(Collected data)
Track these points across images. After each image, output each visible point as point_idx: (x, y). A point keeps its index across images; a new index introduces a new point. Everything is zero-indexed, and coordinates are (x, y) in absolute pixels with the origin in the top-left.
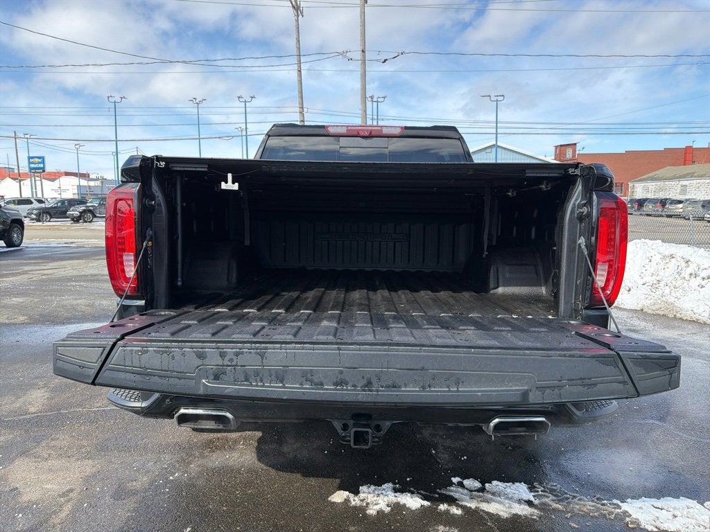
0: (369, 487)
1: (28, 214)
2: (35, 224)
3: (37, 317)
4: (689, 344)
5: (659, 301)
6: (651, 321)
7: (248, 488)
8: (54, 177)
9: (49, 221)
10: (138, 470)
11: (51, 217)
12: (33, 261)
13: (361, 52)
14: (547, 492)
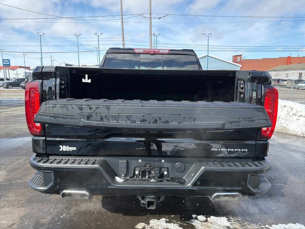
0: (154, 221)
1: (2, 85)
2: (6, 90)
3: (3, 134)
4: (294, 146)
5: (280, 126)
6: (276, 135)
7: (98, 222)
8: (14, 68)
9: (12, 88)
10: (46, 213)
11: (13, 87)
12: (4, 107)
13: (149, 14)
14: (236, 222)
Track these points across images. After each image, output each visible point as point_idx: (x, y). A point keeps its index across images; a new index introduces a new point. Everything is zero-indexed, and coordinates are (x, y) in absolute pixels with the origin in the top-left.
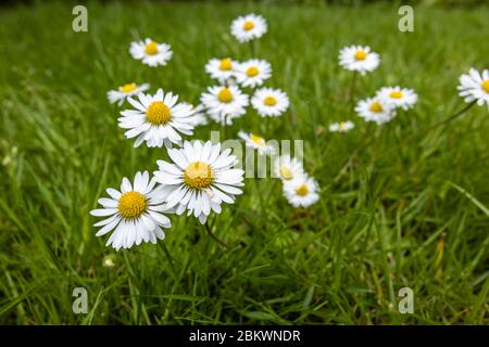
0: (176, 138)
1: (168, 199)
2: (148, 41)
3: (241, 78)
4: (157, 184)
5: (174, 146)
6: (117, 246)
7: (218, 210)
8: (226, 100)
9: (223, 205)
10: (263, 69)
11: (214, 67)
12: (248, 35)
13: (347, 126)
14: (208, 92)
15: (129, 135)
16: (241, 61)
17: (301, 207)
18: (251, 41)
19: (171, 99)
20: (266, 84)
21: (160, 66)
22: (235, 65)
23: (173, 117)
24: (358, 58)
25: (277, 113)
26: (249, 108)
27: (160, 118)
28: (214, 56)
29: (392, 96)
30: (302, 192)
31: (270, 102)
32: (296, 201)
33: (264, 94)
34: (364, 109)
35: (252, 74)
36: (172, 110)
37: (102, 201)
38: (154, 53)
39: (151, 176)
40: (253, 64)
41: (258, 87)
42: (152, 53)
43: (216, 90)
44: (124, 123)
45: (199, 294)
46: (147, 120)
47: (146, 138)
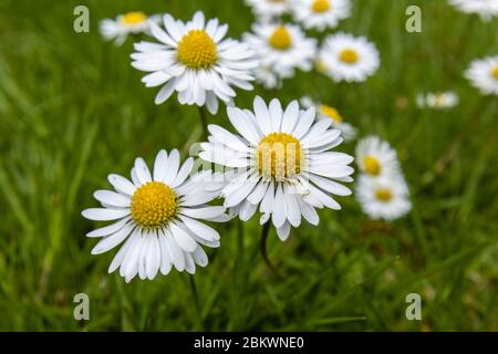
0: (226, 94)
1: (226, 192)
7: (314, 220)
13: (447, 100)
15: (150, 81)
17: (382, 220)
19: (216, 31)
23: (220, 59)
27: (200, 59)
30: (384, 197)
31: (349, 58)
33: (340, 43)
36: (219, 47)
46: (179, 60)
47: (179, 87)
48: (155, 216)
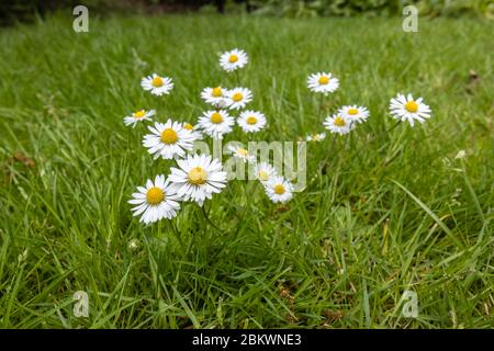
0: (182, 153)
1: (178, 192)
2: (155, 76)
3: (229, 102)
4: (171, 183)
5: (181, 158)
6: (147, 221)
7: (210, 197)
8: (218, 121)
9: (213, 194)
10: (246, 94)
11: (208, 94)
12: (233, 66)
14: (204, 116)
15: (151, 151)
16: (229, 89)
17: (280, 203)
18: (236, 71)
19: (177, 127)
20: (249, 107)
21: (164, 95)
22: (224, 91)
23: (179, 139)
24: (322, 83)
25: (257, 130)
26: (236, 127)
27: (170, 139)
28: (207, 85)
29: (350, 113)
30: (280, 191)
31: (252, 122)
32: (275, 198)
33: (247, 115)
34: (330, 123)
35: (237, 99)
36: (179, 133)
37: (134, 195)
38: (160, 85)
39: (166, 178)
40: (238, 90)
41: (241, 109)
42: (159, 85)
43: (210, 114)
44: (146, 144)
45: (200, 261)
46: (162, 141)
47: (162, 153)
48: (156, 200)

Work instruction » The entries above should be written out in full, and any picture in them left out.

Exercise answer »
Track these points across images. After each image, output each visible point as point_idx: (x, y). A point keeps its index across images; a new index introduces a new point. Everything is zero-indexed, and coordinates are (x, y) in absolute pixels with the origin in the top-left.
0: (369, 487)
1: (28, 214)
2: (35, 224)
3: (37, 317)
4: (689, 344)
5: (659, 301)
6: (651, 321)
7: (248, 488)
8: (54, 177)
9: (49, 221)
10: (138, 470)
11: (51, 217)
12: (33, 261)
13: (361, 52)
14: (547, 492)
0: (154, 221)
1: (2, 85)
2: (6, 90)
3: (3, 134)
4: (294, 146)
5: (280, 126)
6: (276, 135)
7: (98, 222)
8: (14, 68)
9: (12, 88)
10: (46, 213)
11: (13, 87)
12: (4, 107)
13: (149, 14)
14: (236, 222)
Track these points across images. After each image, output each visible point as point_idx: (x, y). A point keeps its index across images; a new index introduces a new point. Everything is zero-indexed, and coordinates are (x, y) in absolute pixels with the origin in the top-left.
0: (176, 138)
1: (168, 199)
2: (148, 41)
3: (241, 78)
4: (157, 184)
5: (174, 146)
6: (117, 246)
7: (218, 210)
8: (226, 100)
9: (223, 205)
10: (263, 69)
11: (214, 67)
12: (248, 35)
13: (347, 126)
14: (208, 92)
15: (129, 135)
16: (241, 61)
17: (301, 207)
18: (251, 41)
19: (171, 99)
20: (266, 84)
21: (160, 66)
22: (235, 65)
23: (173, 117)
24: (358, 58)
25: (277, 113)
26: (249, 108)
27: (160, 118)
28: (214, 56)
29: (392, 96)
30: (302, 192)
31: (270, 102)
32: (296, 201)
33: (264, 94)
34: (364, 109)
35: (252, 74)
36: (172, 110)
37: (102, 201)
38: (154, 53)
39: (151, 176)
40: (253, 64)
41: (258, 87)
42: (152, 53)
43: (216, 90)
44: (124, 123)
45: (199, 294)
46: (147, 120)
47: (146, 138)
0: (226, 94)
1: (226, 192)
7: (314, 220)
13: (447, 100)
15: (150, 81)
17: (382, 220)
19: (216, 31)
23: (220, 59)
27: (200, 59)
30: (384, 197)
31: (349, 58)
33: (340, 43)
36: (219, 47)
46: (179, 60)
47: (179, 87)
48: (155, 216)
0: (182, 153)
1: (178, 192)
2: (155, 76)
3: (229, 102)
4: (171, 183)
5: (181, 158)
6: (147, 221)
7: (210, 197)
8: (218, 121)
9: (213, 194)
10: (246, 94)
11: (208, 94)
12: (233, 66)
14: (204, 116)
15: (151, 151)
16: (229, 89)
17: (280, 203)
18: (236, 71)
19: (177, 127)
20: (249, 107)
21: (164, 95)
22: (224, 91)
23: (179, 139)
24: (322, 83)
25: (257, 130)
26: (236, 127)
27: (170, 139)
28: (207, 85)
29: (350, 113)
30: (280, 191)
31: (252, 122)
32: (275, 198)
33: (247, 115)
34: (330, 123)
35: (237, 99)
36: (179, 133)
37: (134, 195)
38: (160, 85)
39: (166, 178)
40: (238, 90)
41: (241, 109)
42: (159, 85)
43: (210, 114)
44: (146, 144)
45: (200, 261)
46: (162, 141)
47: (162, 153)
48: (156, 200)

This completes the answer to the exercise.